In full and without change, repeat the records shown below.

***** Data records *****

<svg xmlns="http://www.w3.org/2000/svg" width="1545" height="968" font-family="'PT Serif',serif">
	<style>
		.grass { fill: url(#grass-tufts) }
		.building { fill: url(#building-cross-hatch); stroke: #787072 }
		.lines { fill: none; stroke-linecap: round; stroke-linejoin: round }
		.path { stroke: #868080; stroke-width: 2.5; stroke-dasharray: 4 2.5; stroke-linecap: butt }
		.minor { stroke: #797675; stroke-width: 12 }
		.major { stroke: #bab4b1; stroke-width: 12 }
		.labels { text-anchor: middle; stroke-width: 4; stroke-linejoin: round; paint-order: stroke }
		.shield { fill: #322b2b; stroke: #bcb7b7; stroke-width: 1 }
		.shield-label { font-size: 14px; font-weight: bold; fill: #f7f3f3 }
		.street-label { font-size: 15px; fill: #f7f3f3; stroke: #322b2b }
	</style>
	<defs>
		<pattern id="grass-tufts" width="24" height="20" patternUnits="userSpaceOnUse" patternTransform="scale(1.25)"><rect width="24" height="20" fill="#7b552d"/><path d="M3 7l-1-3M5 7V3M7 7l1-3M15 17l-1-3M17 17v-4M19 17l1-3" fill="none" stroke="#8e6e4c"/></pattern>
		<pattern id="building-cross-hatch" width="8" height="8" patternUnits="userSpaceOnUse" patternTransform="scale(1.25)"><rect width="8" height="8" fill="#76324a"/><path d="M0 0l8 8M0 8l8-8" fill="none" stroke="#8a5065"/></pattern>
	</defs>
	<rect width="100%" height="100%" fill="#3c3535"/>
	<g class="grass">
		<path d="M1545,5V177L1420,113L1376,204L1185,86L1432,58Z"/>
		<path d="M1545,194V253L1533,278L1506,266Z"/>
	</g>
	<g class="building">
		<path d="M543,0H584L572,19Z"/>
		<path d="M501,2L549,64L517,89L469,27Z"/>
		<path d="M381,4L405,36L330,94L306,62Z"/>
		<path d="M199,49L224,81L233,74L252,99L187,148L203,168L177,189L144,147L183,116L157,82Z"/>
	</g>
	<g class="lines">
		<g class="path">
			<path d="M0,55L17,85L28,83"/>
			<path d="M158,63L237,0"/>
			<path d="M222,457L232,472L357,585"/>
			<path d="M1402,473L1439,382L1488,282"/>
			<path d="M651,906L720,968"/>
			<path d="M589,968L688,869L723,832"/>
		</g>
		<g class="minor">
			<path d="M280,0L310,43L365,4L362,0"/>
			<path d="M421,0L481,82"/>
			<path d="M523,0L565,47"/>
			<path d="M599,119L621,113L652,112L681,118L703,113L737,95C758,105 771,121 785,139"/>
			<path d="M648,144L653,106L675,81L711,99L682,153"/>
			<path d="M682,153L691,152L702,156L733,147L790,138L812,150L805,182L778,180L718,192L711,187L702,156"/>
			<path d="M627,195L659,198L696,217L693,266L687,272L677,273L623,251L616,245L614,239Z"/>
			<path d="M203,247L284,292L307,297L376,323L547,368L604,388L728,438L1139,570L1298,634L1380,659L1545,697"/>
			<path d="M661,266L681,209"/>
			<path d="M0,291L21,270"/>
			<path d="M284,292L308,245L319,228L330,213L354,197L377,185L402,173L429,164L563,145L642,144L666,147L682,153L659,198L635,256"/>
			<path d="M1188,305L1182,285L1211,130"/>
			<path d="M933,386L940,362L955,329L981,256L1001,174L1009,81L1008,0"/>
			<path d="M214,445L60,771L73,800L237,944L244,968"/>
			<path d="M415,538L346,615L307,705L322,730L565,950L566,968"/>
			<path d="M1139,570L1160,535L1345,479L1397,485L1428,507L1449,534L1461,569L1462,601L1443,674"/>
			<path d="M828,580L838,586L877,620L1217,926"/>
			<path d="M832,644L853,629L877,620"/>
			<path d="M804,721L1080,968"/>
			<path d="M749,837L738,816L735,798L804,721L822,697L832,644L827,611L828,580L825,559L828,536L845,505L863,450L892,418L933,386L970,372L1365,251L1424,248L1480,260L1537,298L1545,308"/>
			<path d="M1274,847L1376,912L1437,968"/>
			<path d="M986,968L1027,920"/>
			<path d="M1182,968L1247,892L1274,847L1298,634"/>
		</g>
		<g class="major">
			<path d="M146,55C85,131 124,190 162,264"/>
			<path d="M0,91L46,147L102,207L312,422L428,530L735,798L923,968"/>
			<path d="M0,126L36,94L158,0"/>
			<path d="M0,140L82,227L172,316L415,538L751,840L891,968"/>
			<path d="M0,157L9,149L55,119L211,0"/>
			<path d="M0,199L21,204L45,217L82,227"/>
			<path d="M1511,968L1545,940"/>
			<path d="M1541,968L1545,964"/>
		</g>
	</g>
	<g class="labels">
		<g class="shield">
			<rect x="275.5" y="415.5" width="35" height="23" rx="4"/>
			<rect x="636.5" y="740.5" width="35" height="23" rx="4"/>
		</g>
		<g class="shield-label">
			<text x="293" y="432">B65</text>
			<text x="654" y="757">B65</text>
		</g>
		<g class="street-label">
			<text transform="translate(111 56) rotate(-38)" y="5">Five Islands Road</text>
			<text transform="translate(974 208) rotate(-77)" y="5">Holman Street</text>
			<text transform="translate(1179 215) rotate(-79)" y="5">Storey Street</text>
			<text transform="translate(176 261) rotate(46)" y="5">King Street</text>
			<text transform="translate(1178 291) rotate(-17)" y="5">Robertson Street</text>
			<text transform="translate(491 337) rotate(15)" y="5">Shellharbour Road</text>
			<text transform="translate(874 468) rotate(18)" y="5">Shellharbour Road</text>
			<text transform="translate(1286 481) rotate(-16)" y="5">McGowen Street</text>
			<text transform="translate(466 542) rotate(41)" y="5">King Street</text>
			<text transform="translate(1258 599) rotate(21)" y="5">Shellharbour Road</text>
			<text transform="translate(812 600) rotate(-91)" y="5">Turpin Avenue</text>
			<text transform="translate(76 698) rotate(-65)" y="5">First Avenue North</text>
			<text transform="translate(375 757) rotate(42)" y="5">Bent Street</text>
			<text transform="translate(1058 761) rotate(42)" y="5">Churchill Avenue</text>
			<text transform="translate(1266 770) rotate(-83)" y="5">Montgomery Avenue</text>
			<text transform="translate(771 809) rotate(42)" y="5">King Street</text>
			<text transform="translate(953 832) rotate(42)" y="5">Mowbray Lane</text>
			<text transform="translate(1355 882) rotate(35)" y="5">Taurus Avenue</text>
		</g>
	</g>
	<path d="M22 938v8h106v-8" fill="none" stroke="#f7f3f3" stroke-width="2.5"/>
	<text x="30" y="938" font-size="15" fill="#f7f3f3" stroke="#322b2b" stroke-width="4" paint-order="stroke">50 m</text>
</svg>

*****

▶ **Task answer**
<svg xmlns="http://www.w3.org/2000/svg" width="1545" height="968" font-family="'PT Serif',serif">
	<style>
		.grass { fill: url(#grass-tufts) }
		.building { fill: url(#building-cross-hatch); stroke: #787072 }
		.lines { fill: none; stroke-linecap: round; stroke-linejoin: round }
		.path { stroke: #868080; stroke-width: 2.5; stroke-dasharray: 4 2.5; stroke-linecap: butt }
		.minor { stroke: #797675; stroke-width: 12 }
		.major { stroke: #bab4b1; stroke-width: 12 }
		.labels { text-anchor: middle; stroke-width: 4; stroke-linejoin: round; paint-order: stroke }
		.shield { fill: #322b2b; stroke: #bcb7b7; stroke-width: 1 }
		.shield-label { font-size: 14px; font-weight: bold; fill: #f7f3f3 }
		.street-label { font-size: 15px; fill: #f7f3f3; stroke: #322b2b }
	</style>
	<defs>
		<pattern id="grass-tufts" width="24" height="20" patternUnits="userSpaceOnUse" patternTransform="scale(1.25)"><rect width="24" height="20" fill="#7b552d"/><path d="M3 7l-1-3M5 7V3M7 7l1-3M15 17l-1-3M17 17v-4M19 17l1-3" fill="none" stroke="#8e6e4c"/></pattern>
		<pattern id="building-cross-hatch" width="8" height="8" patternUnits="userSpaceOnUse" patternTransform="scale(1.25)"><rect width="8" height="8" fill="#76324a"/><path d="M0 0l8 8M0 8l8-8" fill="none" stroke="#8a5065"/></pattern>
	</defs>
	<rect width="100%" height="100%" fill="#3c3535"/>
	<g class="grass">
		<path d="M1545,5V177L1420,113L1376,204L1185,86L1432,58Z"/>
		<path d="M1545,194V253L1533,278L1506,266Z"/>
	</g>
	<g class="building">
		<path d="M543,0H584L572,19Z"/>
		<path d="M501,2L549,64L517,89L469,27Z"/>
		<path d="M381,4L405,36L330,94L306,62Z"/>
		<path d="M199,49L224,81L233,74L252,99L187,148L203,168L177,189L144,147L183,116L157,82Z"/>
	</g>
	<g class="lines">
		<g class="path">
			<path d="M0,55L17,85L28,83"/>
			<path d="M158,63L237,0"/>
			<path d="M222,457L232,472L357,585"/>
			<path d="M1402,473L1439,382L1488,282"/>
			<path d="M651,906L720,968"/>
			<path d="M589,968L688,869L723,832"/>
		</g>
		<g class="minor">
			<path d="M280,0L310,43L365,4L362,0"/>
			<path d="M421,0L481,82"/>
			<path d="M523,0L565,47"/>
			<path d="M599,119L621,113L652,112L681,118L703,113L737,95C758,105 771,121 785,139"/>
			<path d="M648,144L653,106L675,81L711,99L682,153"/>
			<path d="M682,153L691,152L702,156L733,147L790,138L812,150L805,182L778,180L718,192L711,187L702,156"/>
			<path d="M627,195L659,198L696,217L693,266L687,272L677,273L623,251L616,245L614,239Z"/>
			<path d="M203,247L284,292L307,297L376,323L547,368L604,388L728,438L1139,570L1298,634L1380,659L1545,697"/>
			<path d="M661,266L681,209"/>
			<path d="M0,291L21,270"/>
			<path d="M284,292L308,245L319,228L330,213L354,197L377,185L402,173L429,164L563,145L642,144L666,147L682,153L659,198L635,256"/>
			<path d="M1188,305L1182,285L1211,130"/>
			<path d="M933,386L940,362L955,329L981,256L1001,174L1009,81L1008,0"/>
			<path d="M214,445L60,771L73,800L237,944L244,968"/>
			<path d="M415,538L346,615L307,705L322,730L565,950L566,968"/>
			<path d="M1139,570L1160,535L1345,479L1397,485L1428,507L1449,534L1461,569L1462,601L1443,674"/>
			<path d="M828,580L838,586L877,620L1217,926"/>
			<path d="M832,644L853,629L877,620"/>
			<path d="M804,721L1080,968"/>
			<path d="M749,837L738,816L735,798L804,721L822,697L832,644L827,611L828,580L825,559L828,536L845,505L863,450L892,418L933,386L970,372L1365,251L1424,248L1480,260L1537,298L1545,308"/>
			<path d="M1274,847L1376,912L1437,968"/>
			<path d="M986,968L1027,920"/>
			<path d="M1182,968L1247,892L1274,847L1298,634"/>
		</g>
		<g class="major">
			<path d="M146,55C85,131 124,190 162,264"/>
			<path d="M0,91L46,147L102,207L312,422L428,530L735,798L923,968"/>
			<path d="M0,126L36,94L158,0"/>
			<path d="M0,140L82,227L172,316L415,538L751,840L891,968"/>
			<path d="M0,157L9,149L55,119L211,0"/>
			<path d="M0,199L21,204L45,217L82,227"/>
			<path d="M1511,968L1545,940"/>
			<path d="M1541,968L1545,964"/>
		</g>
	</g>
	<g class="labels">
		<g class="shield">
			<rect x="275.5" y="415.5" width="35" height="23" rx="4"/>
			<rect x="636.5" y="740.5" width="35" height="23" rx="4"/>
		</g>
		<g class="shield-label">
			<text x="293" y="432">B65</text>
			<text x="654" y="757">B65</text>
		</g>
		<g class="street-label">
			<text transform="translate(111 56) rotate(-38)" y="5">Five Islands Road</text>
			<text transform="translate(974 208) rotate(-77)" y="5">Holman Street</text>
			<text transform="translate(1179 215) rotate(-79)" y="5">Storey Street</text>
			<text transform="translate(176 261) rotate(46)" y="5">King Street</text>
			<text transform="translate(1178 291) rotate(-17)" y="5">Robertson Street</text>
			<text transform="translate(491 337) rotate(15)" y="5">Shellharbour Road</text>
			<text transform="translate(874 468) rotate(18)" y="5">Shellharbour Road</text>
			<text transform="translate(1286 481) rotate(-16)" y="5">McGowen Street</text>
			<text transform="translate(466 542) rotate(41)" y="5">King Street</text>
			<text transform="translate(1258 599) rotate(21)" y="5">Shellharbour Road</text>
			<text transform="translate(812 600) rotate(-91)" y="5">Turpin Avenue</text>
			<text transform="translate(76 698) rotate(-65)" y="5">First Avenue North</text>
			<text transform="translate(375 757) rotate(42)" y="5">Bent Street</text>
			<text transform="translate(1058 761) rotate(42)" y="5">Churchill Avenue</text>
			<text transform="translate(1266 770) rotate(-83)" y="5">Montgomery Avenue</text>
			<text transform="translate(771 809) rotate(42)" y="5">King Street</text>
			<text transform="translate(953 832) rotate(42)" y="5">Mowbray Lane</text>
			<text transform="translate(1355 882) rotate(35)" y="5">Taurus Avenue</text>
		</g>
	</g>
	<path d="M22 938v8h106v-8" fill="none" stroke="#f7f3f3" stroke-width="2.5"/>
	<text x="30" y="938" font-size="15" fill="#f7f3f3" stroke="#322b2b" stroke-width="4" paint-order="stroke">50 m</text>
</svg>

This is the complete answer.